Inundaciones en Pakistán (2022): dejaron pérdidas cercanas a US$30 mil millones y afectaron el transporte y la cadena de alimentos.
Terremoto en Turquía y Siria (2023): con más de 50.000 muertos, el costo de reconstrucción superó los US$100 mil millones.
Huracán Otis en Acapulco (2023): afectó gravemente la infraestructura vial y hotelera. Pérdidas estimadas: US$15 mil millones.
Inundaciones en Libia (Derna, 2023): destruyeron represas y carreteras, dejando miles de muertos y miles de millones en pérdidas.
En este contexto, el cierre de la vía al Llano puede parecer un problema doméstico. Pero sus consecuencias son estratégicas: el colapso de este corredor golpea directamente la seguridad alimentaria de Bogotá y del centro del país, pues desde los Llanos proviene buena parte del arroz, la carne y los productos agrícolas que abastecen la capital.
¿Por qué persiste el problema?
La respuesta es doble: geografía y política.
En lo geográfico, la vía al Llano se asienta sobre suelos frágiles, laderas escarpadas y fallas tectónicas activas. El corredor, a pesar de las millonarias inversiones, no ha logrado superar su condición de “carretera vulnerable”. Cada solución técnica —túneles, viaductos, taludes reforzados— termina resultando insuficiente frente a la fuerza de la naturaleza.
En lo político y económico, los retrasos en megaproyectos como el Túnel de Buenavista II o la demora en concluir obras de estabilización han convertido a la vía en un eterno frente de obras inconclusas. El Estado responde con soluciones de emergencia, pero rara vez con estrategias integrales a largo plazo.
Además, las vías alternas —como la carretera antigua a Villavicencio o rutas secundarias por Cundinamarca y Boyacá— carecen de capacidad estructural para soportar el tránsito pesado. Cada cierre, por tanto, no solo interrumpe la movilidad: también desgasta estas rutas secundarias, que terminan deteriorándose con rapidez y requieren nuevas inversiones.
Impacto en la economía y la alimentación
El efecto de la parálisis en la vía al Llano no se limita al transporte. Las pérdidas diarias de $2.900 millones repercuten en la inflación, el abastecimiento y la competitividad de los productores de los Llanos.
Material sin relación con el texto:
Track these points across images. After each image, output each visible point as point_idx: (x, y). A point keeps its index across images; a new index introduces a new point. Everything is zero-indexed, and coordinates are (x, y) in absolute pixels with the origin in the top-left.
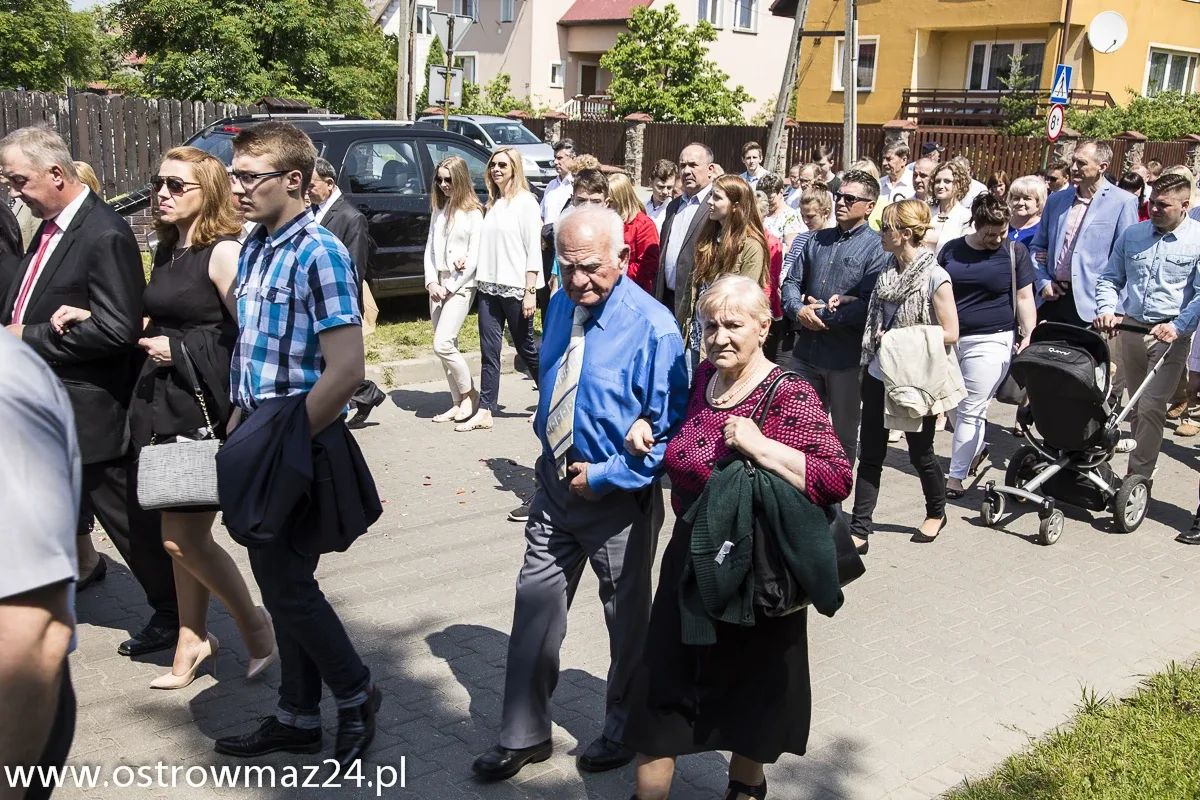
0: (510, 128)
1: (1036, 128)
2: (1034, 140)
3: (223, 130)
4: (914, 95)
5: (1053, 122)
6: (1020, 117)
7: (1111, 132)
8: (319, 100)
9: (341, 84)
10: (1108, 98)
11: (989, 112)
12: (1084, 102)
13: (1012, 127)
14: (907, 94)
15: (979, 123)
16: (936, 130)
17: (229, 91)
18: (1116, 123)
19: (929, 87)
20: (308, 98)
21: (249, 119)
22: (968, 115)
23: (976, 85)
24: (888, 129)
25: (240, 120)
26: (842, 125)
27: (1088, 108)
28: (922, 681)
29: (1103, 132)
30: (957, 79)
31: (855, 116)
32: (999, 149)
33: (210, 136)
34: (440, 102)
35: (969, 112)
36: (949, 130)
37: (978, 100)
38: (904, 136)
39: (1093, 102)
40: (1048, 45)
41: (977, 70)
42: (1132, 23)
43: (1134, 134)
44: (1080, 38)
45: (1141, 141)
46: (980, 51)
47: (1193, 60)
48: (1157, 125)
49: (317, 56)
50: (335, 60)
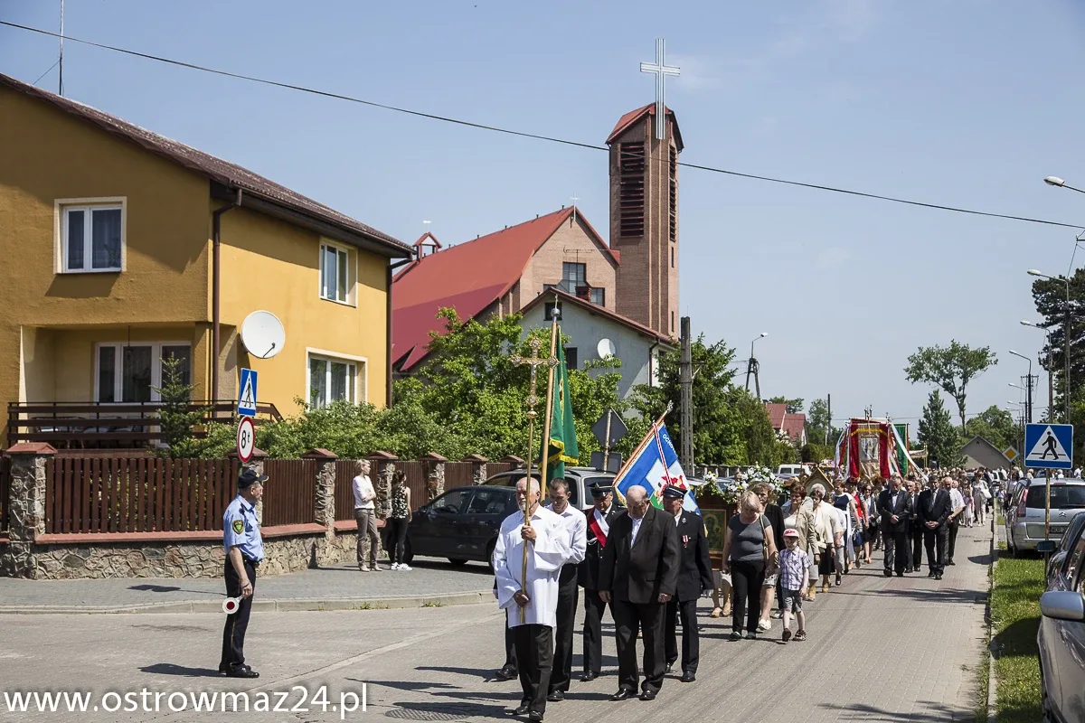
1: (201, 448)
4: (24, 410)
5: (244, 439)
6: (179, 437)
7: (292, 450)
10: (273, 410)
11: (129, 429)
13: (177, 448)
14: (14, 408)
15: (116, 445)
18: (295, 440)
19: (44, 399)
22: (102, 434)
23: (107, 395)
24: (14, 455)
29: (284, 450)
30: (82, 389)
32: (160, 479)
35: (104, 430)
36: (78, 456)
37: (114, 415)
38: (38, 462)
40: (198, 348)
41: (107, 377)
42: (287, 324)
43: (323, 451)
44: (231, 342)
45: (331, 460)
46: (107, 355)
47: (352, 368)
48: (342, 440)
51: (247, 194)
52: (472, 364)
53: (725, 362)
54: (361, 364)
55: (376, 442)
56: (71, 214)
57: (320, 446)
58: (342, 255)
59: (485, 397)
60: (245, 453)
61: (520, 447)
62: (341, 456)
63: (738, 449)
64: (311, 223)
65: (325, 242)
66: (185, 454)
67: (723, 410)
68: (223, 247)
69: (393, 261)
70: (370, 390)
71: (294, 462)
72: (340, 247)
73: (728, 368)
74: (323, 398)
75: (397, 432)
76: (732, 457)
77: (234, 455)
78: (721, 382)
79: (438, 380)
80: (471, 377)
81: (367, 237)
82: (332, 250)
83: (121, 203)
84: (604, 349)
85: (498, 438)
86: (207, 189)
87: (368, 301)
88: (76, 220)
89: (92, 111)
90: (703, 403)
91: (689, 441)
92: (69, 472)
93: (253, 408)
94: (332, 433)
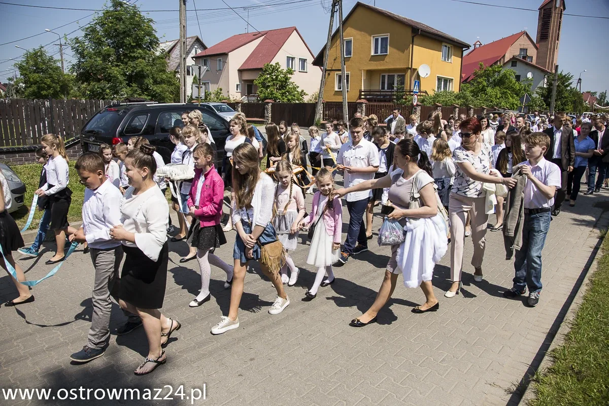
0: (223, 106)
1: (405, 102)
3: (107, 110)
4: (363, 92)
5: (415, 100)
6: (400, 99)
7: (430, 104)
8: (150, 97)
9: (158, 91)
10: (426, 92)
11: (388, 97)
12: (419, 94)
13: (399, 102)
14: (361, 91)
15: (385, 101)
16: (372, 104)
17: (115, 96)
18: (431, 101)
19: (368, 89)
20: (146, 97)
21: (118, 105)
23: (383, 88)
24: (358, 103)
25: (114, 105)
27: (420, 96)
29: (427, 103)
30: (377, 86)
31: (347, 99)
33: (102, 113)
34: (197, 97)
35: (382, 97)
36: (375, 104)
37: (385, 93)
38: (364, 105)
39: (422, 94)
40: (406, 75)
41: (383, 83)
42: (431, 68)
43: (438, 104)
44: (416, 72)
45: (440, 106)
46: (384, 77)
47: (449, 81)
48: (444, 101)
49: (149, 81)
50: (156, 82)
51: (422, 30)
52: (486, 80)
53: (569, 79)
54: (452, 80)
55: (454, 102)
56: (375, 39)
57: (438, 102)
58: (449, 48)
59: (489, 90)
60: (415, 104)
61: (498, 104)
62: (443, 105)
63: (570, 107)
64: (440, 39)
65: (444, 44)
66: (400, 104)
67: (566, 94)
68: (414, 47)
69: (464, 49)
70: (454, 87)
71: (429, 107)
72: (448, 45)
73: (570, 81)
74: (441, 89)
75: (459, 98)
76: (567, 110)
77: (412, 104)
78: (567, 86)
79: (476, 84)
80: (485, 84)
81: (456, 42)
82: (446, 46)
83: (388, 35)
84: (530, 75)
85: (491, 102)
86: (411, 30)
87: (456, 61)
88: (377, 40)
90: (560, 92)
91: (553, 104)
92: (371, 108)
93: (418, 91)
94: (441, 99)
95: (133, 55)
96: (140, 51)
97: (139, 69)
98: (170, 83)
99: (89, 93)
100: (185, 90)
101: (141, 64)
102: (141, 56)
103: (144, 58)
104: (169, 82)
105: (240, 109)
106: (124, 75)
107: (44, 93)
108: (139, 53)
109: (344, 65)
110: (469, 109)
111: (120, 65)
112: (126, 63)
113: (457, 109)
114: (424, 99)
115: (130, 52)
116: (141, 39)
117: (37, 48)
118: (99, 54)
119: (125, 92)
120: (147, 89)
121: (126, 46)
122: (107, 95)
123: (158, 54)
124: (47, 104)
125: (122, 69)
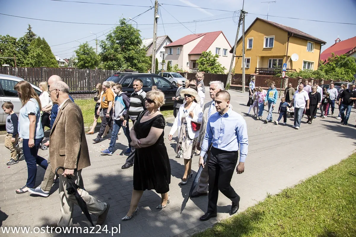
0: (177, 75)
1: (280, 75)
2: (280, 78)
3: (114, 75)
4: (258, 69)
5: (283, 74)
7: (295, 77)
8: (136, 70)
9: (140, 66)
10: (295, 70)
11: (272, 72)
13: (276, 75)
14: (256, 68)
15: (271, 74)
17: (120, 68)
18: (296, 75)
19: (261, 67)
20: (134, 69)
21: (120, 73)
23: (270, 67)
24: (251, 75)
25: (118, 73)
26: (242, 74)
27: (291, 72)
28: (237, 190)
30: (266, 66)
31: (245, 73)
33: (112, 77)
34: (161, 70)
35: (268, 72)
37: (270, 70)
38: (255, 76)
40: (284, 60)
41: (270, 64)
42: (299, 56)
44: (289, 59)
45: (301, 79)
46: (270, 61)
47: (312, 63)
48: (304, 76)
49: (136, 61)
50: (139, 62)
51: (294, 34)
52: (335, 63)
54: (313, 63)
55: (311, 76)
57: (301, 76)
58: (312, 44)
59: (337, 69)
64: (306, 39)
65: (308, 41)
68: (289, 43)
69: (322, 45)
70: (314, 68)
71: (294, 79)
72: (312, 42)
74: (306, 68)
75: (315, 74)
79: (328, 66)
80: (335, 65)
81: (316, 40)
82: (309, 43)
83: (274, 36)
86: (287, 33)
87: (316, 53)
88: (267, 39)
89: (271, 22)
92: (259, 78)
94: (303, 74)
95: (129, 48)
96: (132, 46)
97: (131, 55)
98: (146, 63)
99: (107, 66)
100: (154, 66)
101: (132, 53)
102: (133, 49)
103: (134, 50)
104: (146, 61)
105: (186, 76)
106: (125, 57)
107: (87, 65)
108: (132, 47)
109: (244, 54)
110: (321, 80)
111: (122, 53)
112: (126, 52)
113: (313, 81)
114: (292, 74)
115: (128, 47)
116: (134, 40)
117: (85, 43)
118: (112, 48)
119: (125, 66)
120: (135, 65)
121: (126, 44)
122: (115, 68)
123: (142, 47)
124: (88, 71)
125: (123, 55)
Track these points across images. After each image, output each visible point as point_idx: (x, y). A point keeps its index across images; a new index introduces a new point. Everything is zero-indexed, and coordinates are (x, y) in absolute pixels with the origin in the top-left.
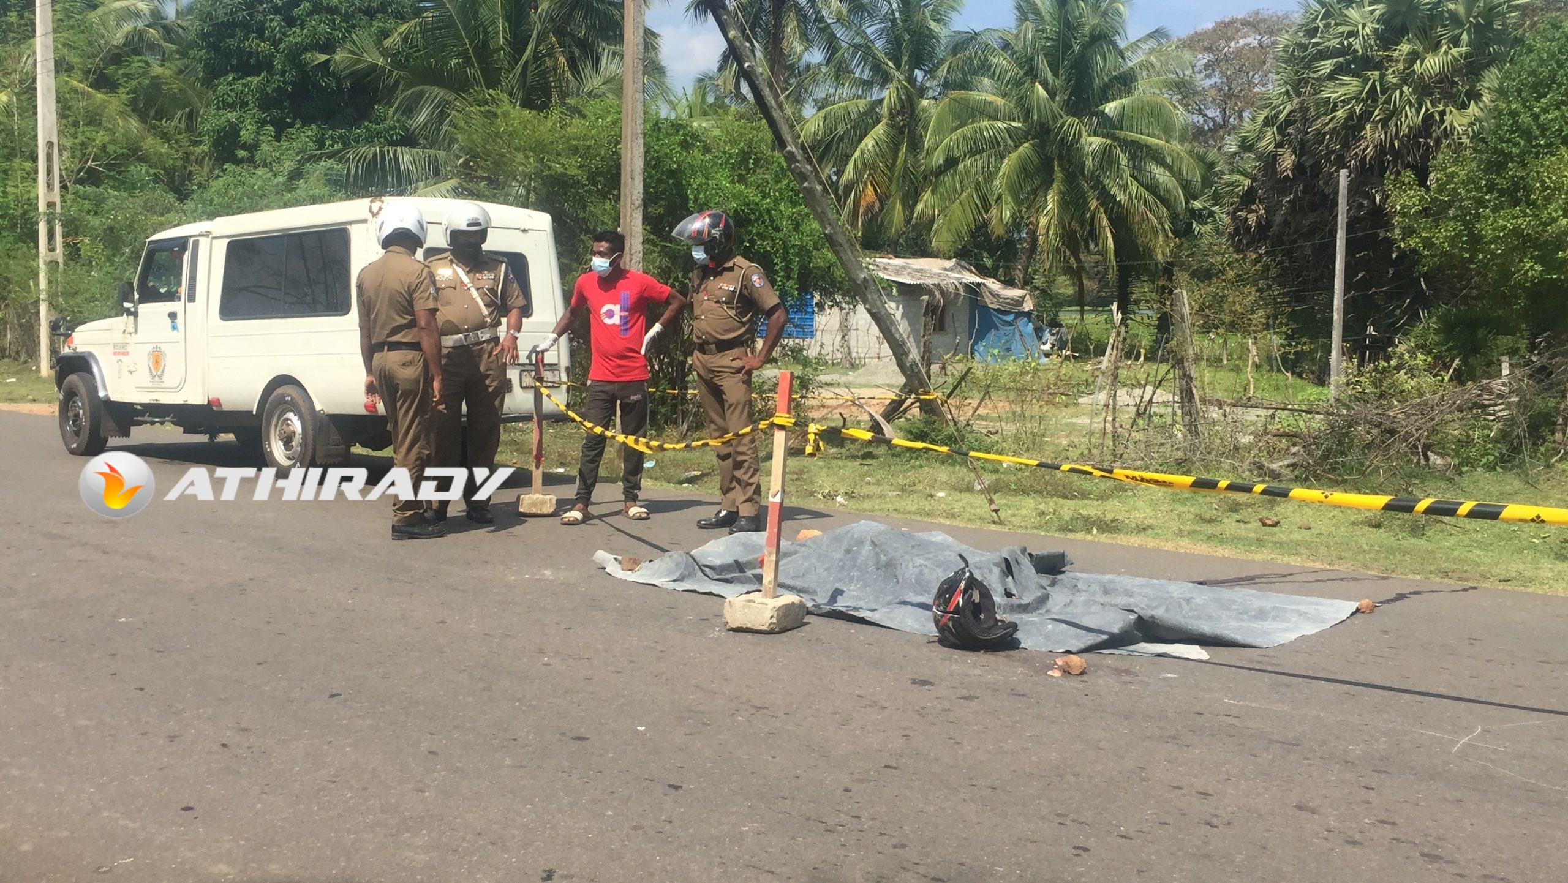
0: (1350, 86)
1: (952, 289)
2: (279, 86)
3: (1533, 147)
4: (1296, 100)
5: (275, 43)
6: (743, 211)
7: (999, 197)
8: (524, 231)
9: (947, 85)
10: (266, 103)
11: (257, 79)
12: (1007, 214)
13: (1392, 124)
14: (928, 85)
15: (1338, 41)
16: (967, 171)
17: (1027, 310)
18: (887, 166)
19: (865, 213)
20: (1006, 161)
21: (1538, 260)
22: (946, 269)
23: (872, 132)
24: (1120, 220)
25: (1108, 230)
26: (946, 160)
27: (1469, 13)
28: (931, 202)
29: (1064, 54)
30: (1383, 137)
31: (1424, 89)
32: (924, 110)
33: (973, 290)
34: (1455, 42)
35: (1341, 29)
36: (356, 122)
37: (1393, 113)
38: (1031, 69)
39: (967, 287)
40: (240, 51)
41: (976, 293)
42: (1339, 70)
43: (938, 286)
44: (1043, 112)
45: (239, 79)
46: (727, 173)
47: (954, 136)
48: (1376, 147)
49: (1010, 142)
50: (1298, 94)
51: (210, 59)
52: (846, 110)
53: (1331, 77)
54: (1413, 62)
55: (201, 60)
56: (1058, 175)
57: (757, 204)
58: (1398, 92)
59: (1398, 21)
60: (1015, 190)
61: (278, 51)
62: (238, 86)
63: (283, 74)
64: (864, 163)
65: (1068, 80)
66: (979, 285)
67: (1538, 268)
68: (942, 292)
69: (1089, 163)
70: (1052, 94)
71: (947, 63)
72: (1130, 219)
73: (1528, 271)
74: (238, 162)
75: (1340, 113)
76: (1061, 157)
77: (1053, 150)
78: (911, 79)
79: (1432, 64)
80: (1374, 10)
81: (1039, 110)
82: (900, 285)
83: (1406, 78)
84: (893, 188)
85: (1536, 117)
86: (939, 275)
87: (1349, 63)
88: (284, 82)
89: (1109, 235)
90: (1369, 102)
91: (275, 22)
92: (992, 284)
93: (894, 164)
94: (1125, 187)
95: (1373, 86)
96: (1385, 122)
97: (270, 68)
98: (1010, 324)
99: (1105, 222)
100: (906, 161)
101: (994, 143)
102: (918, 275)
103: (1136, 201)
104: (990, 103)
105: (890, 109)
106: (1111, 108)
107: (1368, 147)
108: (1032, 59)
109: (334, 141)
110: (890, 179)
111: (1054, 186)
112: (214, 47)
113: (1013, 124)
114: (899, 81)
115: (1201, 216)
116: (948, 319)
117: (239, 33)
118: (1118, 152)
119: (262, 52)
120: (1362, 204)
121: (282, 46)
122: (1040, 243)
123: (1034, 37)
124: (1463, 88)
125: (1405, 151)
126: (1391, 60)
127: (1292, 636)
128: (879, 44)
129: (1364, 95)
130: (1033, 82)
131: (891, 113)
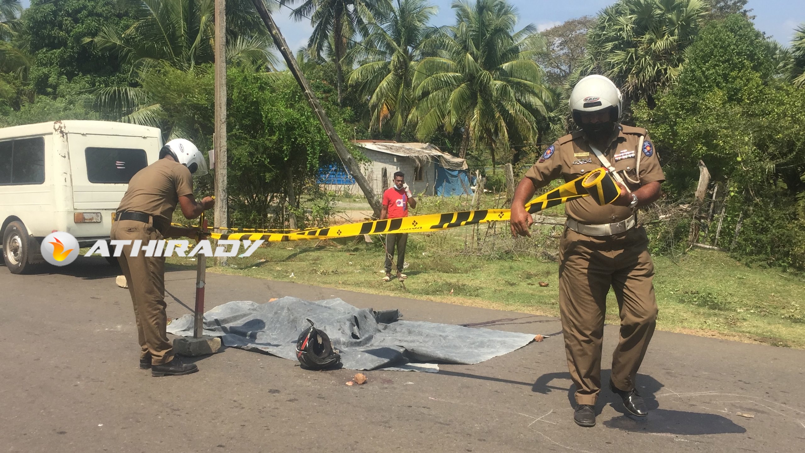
0: (620, 56)
1: (425, 159)
2: (70, 54)
3: (703, 87)
4: (596, 63)
5: (68, 32)
6: (290, 123)
7: (450, 112)
8: (144, 138)
9: (424, 54)
10: (63, 63)
11: (59, 51)
12: (454, 120)
13: (641, 75)
14: (414, 54)
15: (614, 33)
16: (434, 98)
17: (464, 169)
18: (393, 95)
19: (383, 120)
20: (453, 93)
21: (704, 144)
22: (423, 148)
23: (386, 78)
24: (511, 123)
25: (505, 128)
26: (423, 93)
27: (678, 20)
28: (416, 114)
29: (482, 38)
30: (637, 81)
31: (657, 57)
32: (412, 67)
33: (436, 159)
34: (672, 34)
35: (616, 27)
36: (112, 73)
37: (641, 70)
38: (465, 46)
39: (433, 157)
40: (49, 36)
41: (438, 161)
42: (616, 47)
43: (418, 157)
44: (471, 68)
45: (49, 51)
46: (283, 103)
47: (426, 80)
48: (633, 86)
49: (455, 83)
50: (596, 60)
51: (34, 40)
52: (372, 66)
53: (612, 51)
54: (651, 44)
55: (29, 40)
56: (480, 100)
57: (298, 119)
58: (644, 59)
59: (643, 23)
60: (458, 108)
61: (69, 36)
62: (49, 55)
63: (72, 48)
64: (382, 94)
65: (484, 52)
66: (439, 156)
67: (704, 148)
68: (420, 160)
69: (494, 93)
70: (476, 59)
71: (423, 44)
72: (516, 123)
73: (699, 150)
74: (47, 94)
75: (615, 69)
76: (481, 91)
77: (477, 87)
78: (406, 51)
79: (661, 44)
80: (632, 18)
81: (469, 67)
82: (398, 157)
83: (648, 51)
84: (397, 106)
85: (703, 72)
86: (419, 151)
87: (620, 44)
88: (73, 52)
89: (506, 131)
90: (630, 64)
91: (68, 21)
92: (447, 156)
93: (397, 94)
94: (513, 106)
95: (632, 56)
96: (637, 74)
97: (65, 45)
98: (456, 176)
99: (503, 124)
100: (403, 93)
101: (447, 84)
102: (408, 151)
103: (519, 113)
104: (445, 63)
105: (395, 67)
106: (505, 66)
107: (630, 86)
108: (466, 41)
109: (100, 83)
110: (395, 102)
111: (478, 105)
112: (36, 34)
113: (457, 74)
114: (399, 52)
115: (554, 120)
116: (424, 174)
117: (49, 27)
118: (509, 88)
119: (61, 36)
120: (627, 115)
121: (72, 34)
122: (471, 135)
123: (466, 30)
124: (675, 56)
125: (648, 88)
126: (641, 43)
127: (490, 357)
128: (389, 33)
129: (627, 60)
130: (466, 53)
131: (395, 69)
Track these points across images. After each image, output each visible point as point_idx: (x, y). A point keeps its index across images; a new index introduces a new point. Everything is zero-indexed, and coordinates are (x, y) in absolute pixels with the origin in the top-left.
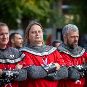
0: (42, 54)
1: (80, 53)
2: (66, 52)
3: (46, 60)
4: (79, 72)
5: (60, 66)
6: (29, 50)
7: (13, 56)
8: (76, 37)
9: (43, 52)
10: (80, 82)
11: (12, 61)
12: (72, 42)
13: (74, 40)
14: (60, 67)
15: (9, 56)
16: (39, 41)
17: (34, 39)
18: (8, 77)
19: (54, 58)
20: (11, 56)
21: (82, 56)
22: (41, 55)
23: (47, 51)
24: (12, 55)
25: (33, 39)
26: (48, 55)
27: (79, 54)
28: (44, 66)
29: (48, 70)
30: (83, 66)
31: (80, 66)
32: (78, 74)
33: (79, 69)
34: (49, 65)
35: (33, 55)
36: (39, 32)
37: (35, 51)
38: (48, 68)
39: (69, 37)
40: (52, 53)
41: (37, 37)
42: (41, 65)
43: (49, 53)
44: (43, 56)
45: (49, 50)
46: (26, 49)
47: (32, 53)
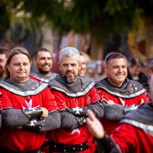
0: (25, 93)
1: (84, 89)
2: (58, 89)
3: (31, 101)
4: (76, 118)
5: (49, 111)
6: (7, 86)
8: (69, 64)
9: (28, 90)
10: (79, 132)
14: (49, 114)
16: (23, 77)
19: (42, 99)
22: (24, 95)
23: (34, 90)
26: (33, 95)
28: (25, 110)
29: (29, 116)
32: (74, 120)
33: (76, 113)
34: (33, 108)
35: (12, 93)
36: (25, 64)
37: (17, 88)
38: (30, 112)
40: (41, 92)
42: (22, 109)
43: (36, 93)
44: (27, 96)
45: (36, 88)
46: (4, 84)
47: (12, 90)
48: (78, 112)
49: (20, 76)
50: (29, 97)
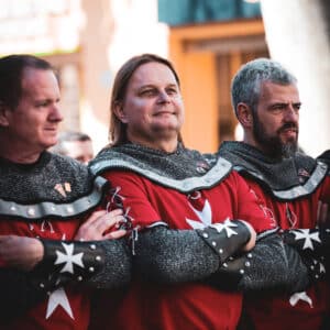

Ganaderos y arroceros enfrentan sobrecostos logísticos al no poder sacar sus productos a tiempo.
Transportadores deben recorrer trayectos más largos, lo que aumenta el gasto en combustible y mantenimiento.
Consumidores en Bogotá terminan pagando precios más altos por alimentos básicos.
El impacto se magnifica porque Bogotá concentra cerca del 20 % de la población nacional y depende en gran parte del suministro proveniente de los Llanos. Cada cierre prolongado de la vía se traduce en escasez temporal de productos, alza de precios y pérdidas de competitividad frente a importaciones.
Un problema de escala nacional
Lo que ocurre en la vía al Llano debería ser una alarma nacional. La dependencia de un único corredor para conectar la capital con una región estratégica no solo es un riesgo económico, sino también de seguridad nacional. En un eventual desastre mayor, Bogotá podría quedar aislada de una de sus principales fuentes de alimentos y energía.
La solución, coinciden expertos, no pasa únicamente por mantener en pie la vía existente, sino por diversificar y modernizar la red de transporte: corredores férreos, rutas alternas de alta capacidad y una mayor inversión en infraestructura resiliente al cambio climático.
Conclusión: la cuenta pendiente
El cierre de la vía al Llano es un recordatorio de que Colombia arrastra una deuda histórica en infraestructura. Cada derrumbe en Chipaque o en cualquier otro punto del corredor no es solo un accidente geológico: es la evidencia de un modelo de desarrollo que no ha priorizado la seguridad y sostenibilidad del transporte.
Mientras tanto, los transportadores siguen acumulando pérdidas, los pasajeros enfrentan incertidumbre y los productores del Llano ven cómo sus cosechas se encarecen o se pierden en el camino. La pregunta no es si habrá otro cierre en la vía al Llano, sino cuándo. Y lo más preocupante: ¿cuánto más está dispuesto a perder Colombia antes de tomar decisiones estructurales?